┌──

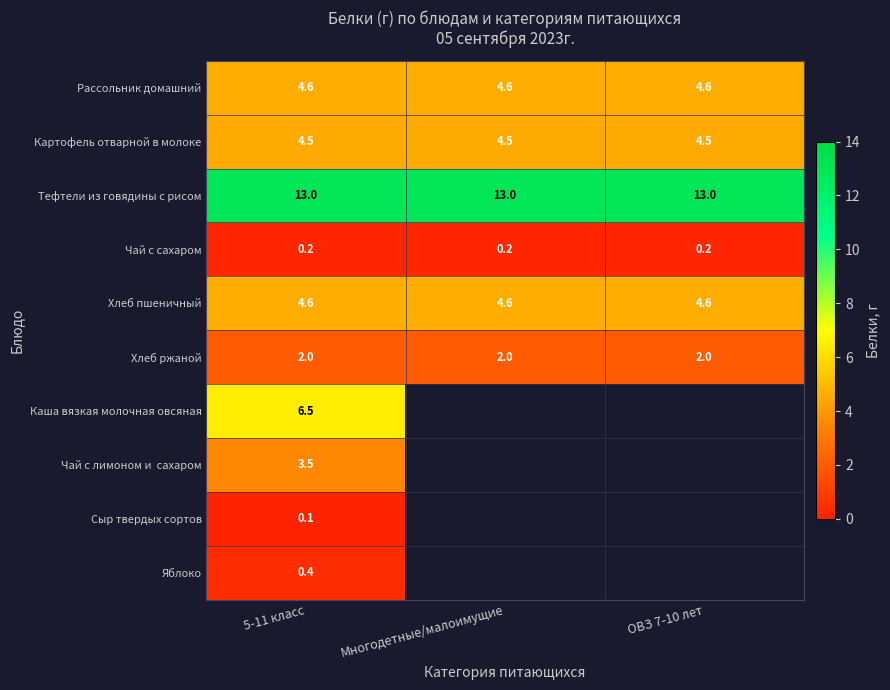

Between Многодетные/малоимущие and 5-11 класс, which is larger?

Многодетные/малоимущие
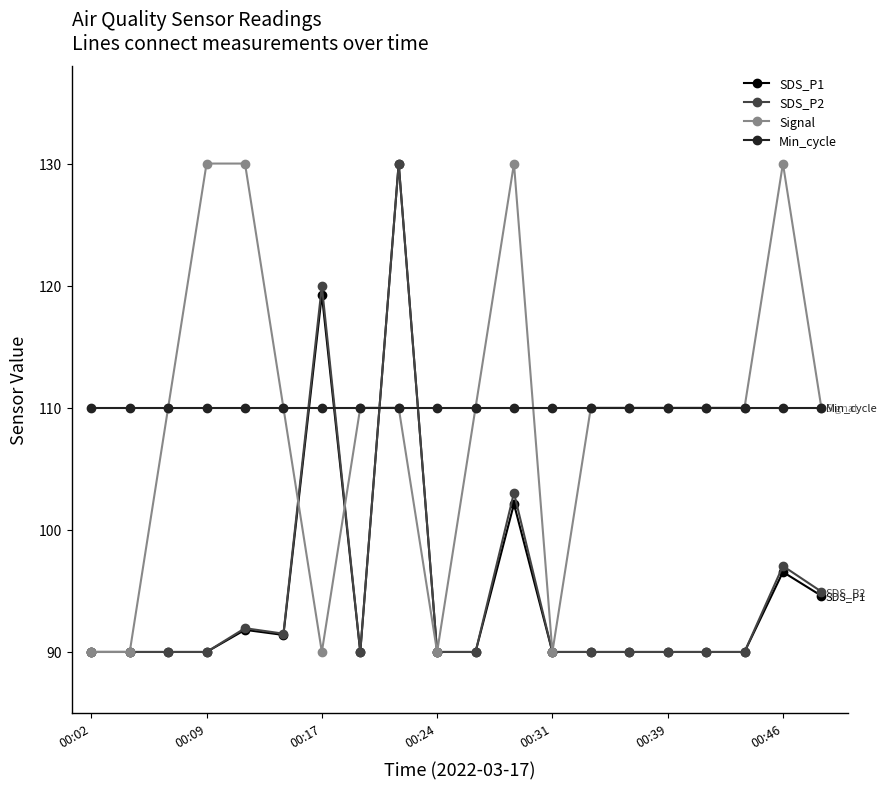

At how many categories does at least one series exceed 109?

20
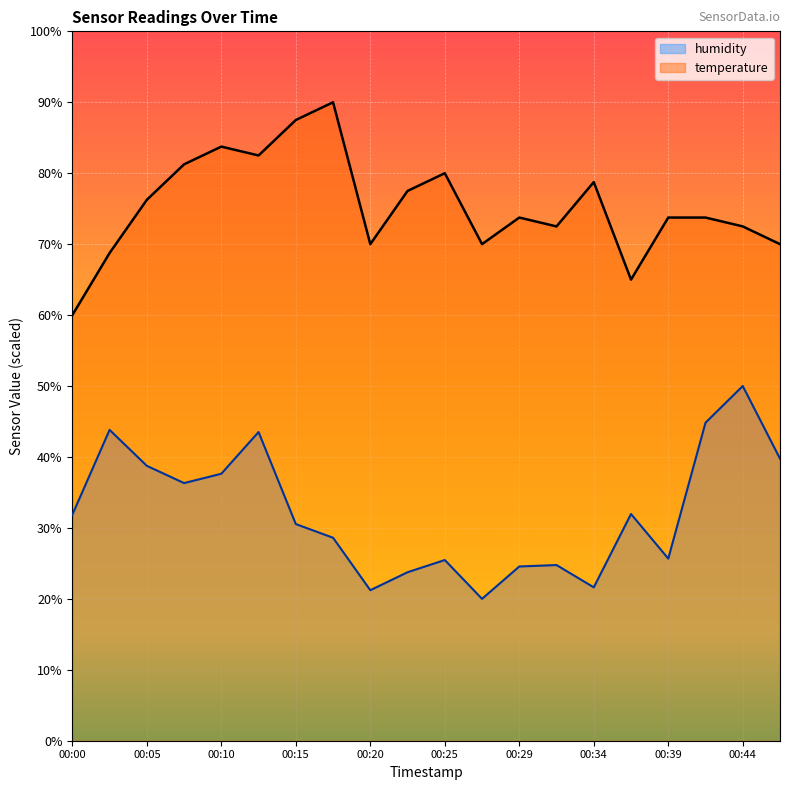

True or false: humidity has a value of 32.0 at 00:37.

True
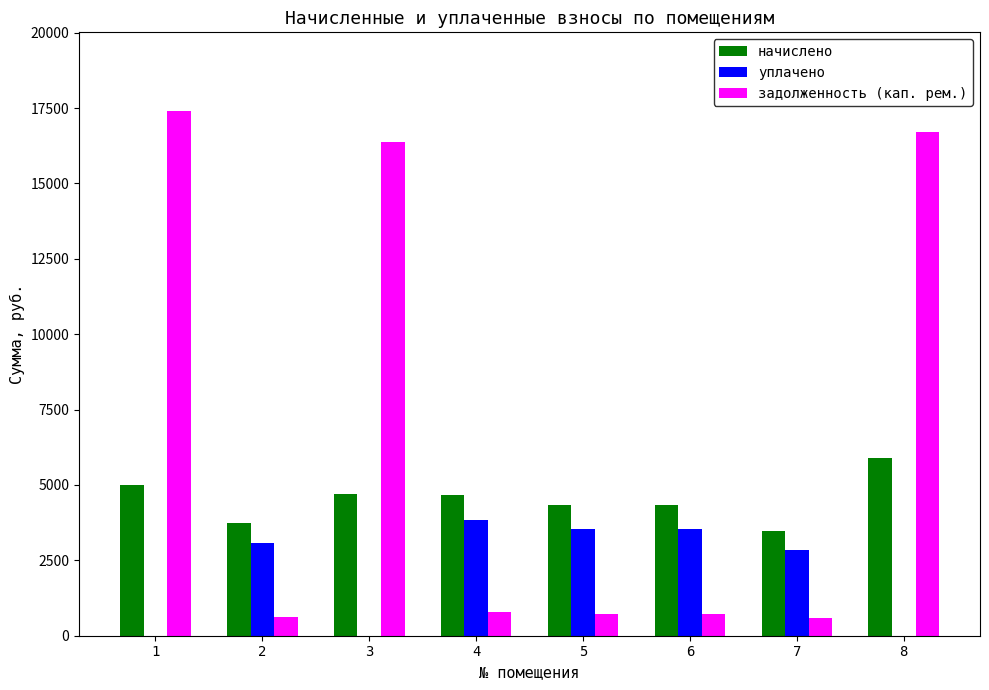

Is the value of начислено at 7 greater than the value of уплачено at 3?

Yes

└──

(Work task) Convert the lines of all the entries above into a JSON list of strings, one string per line, omitting blank lines and the pictures.

(The answer)
[
  "Between Многодетные/малоимущие and 5-11 класс, which is larger?",
  "Многодетные/малоимущие",
  "At how many categories does at least one series exceed 109?",
  "20",
  "True or false: humidity has a value of 32.0 at 00:37.",
  "True",
  "Is the value of начислено at 7 greater than the value of уплачено at 3?",
  "Yes"
]